## TASK ITEM
Count the lines in the rows below that contain the word "which". Give only the number.

################

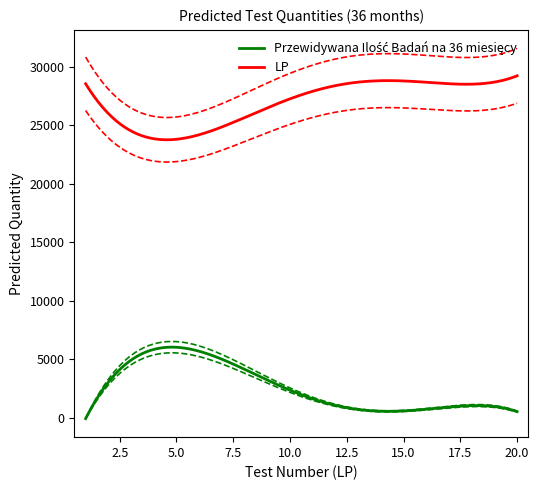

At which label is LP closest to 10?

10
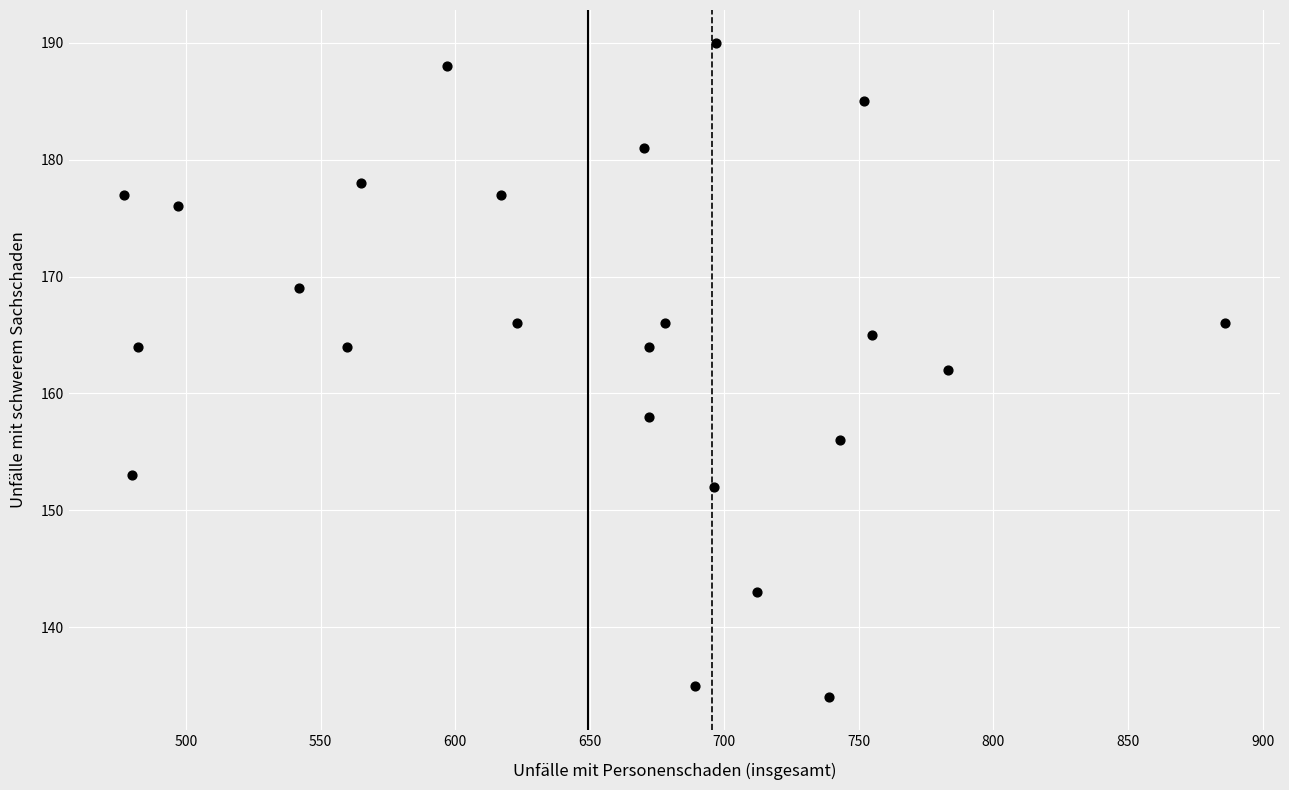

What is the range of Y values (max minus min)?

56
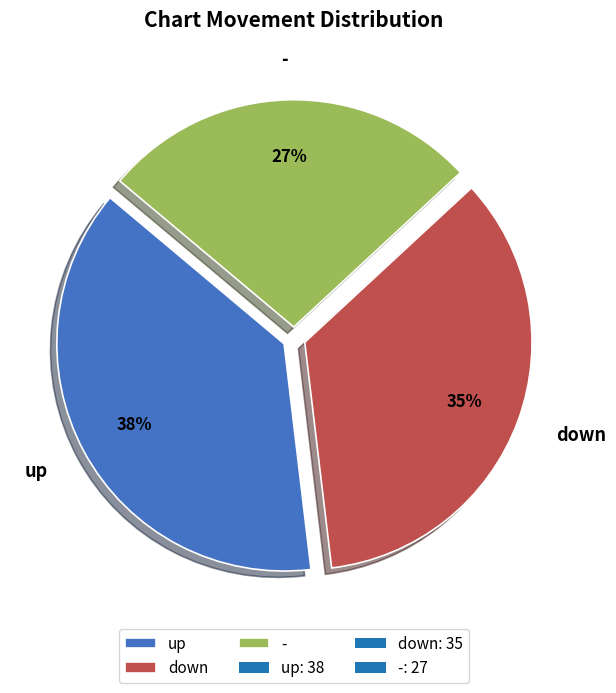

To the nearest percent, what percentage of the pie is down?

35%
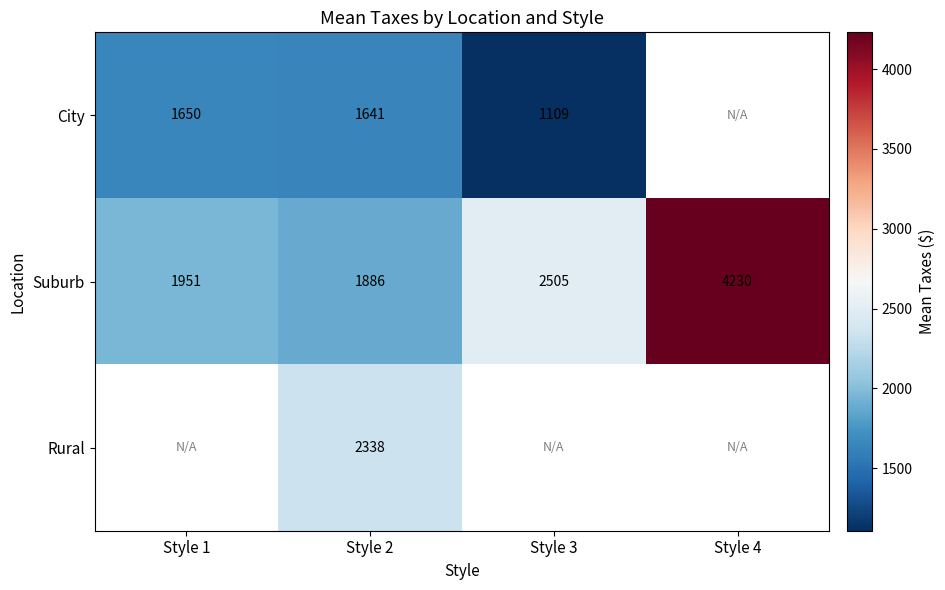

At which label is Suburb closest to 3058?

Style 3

################

## YOUR SOLUTION
2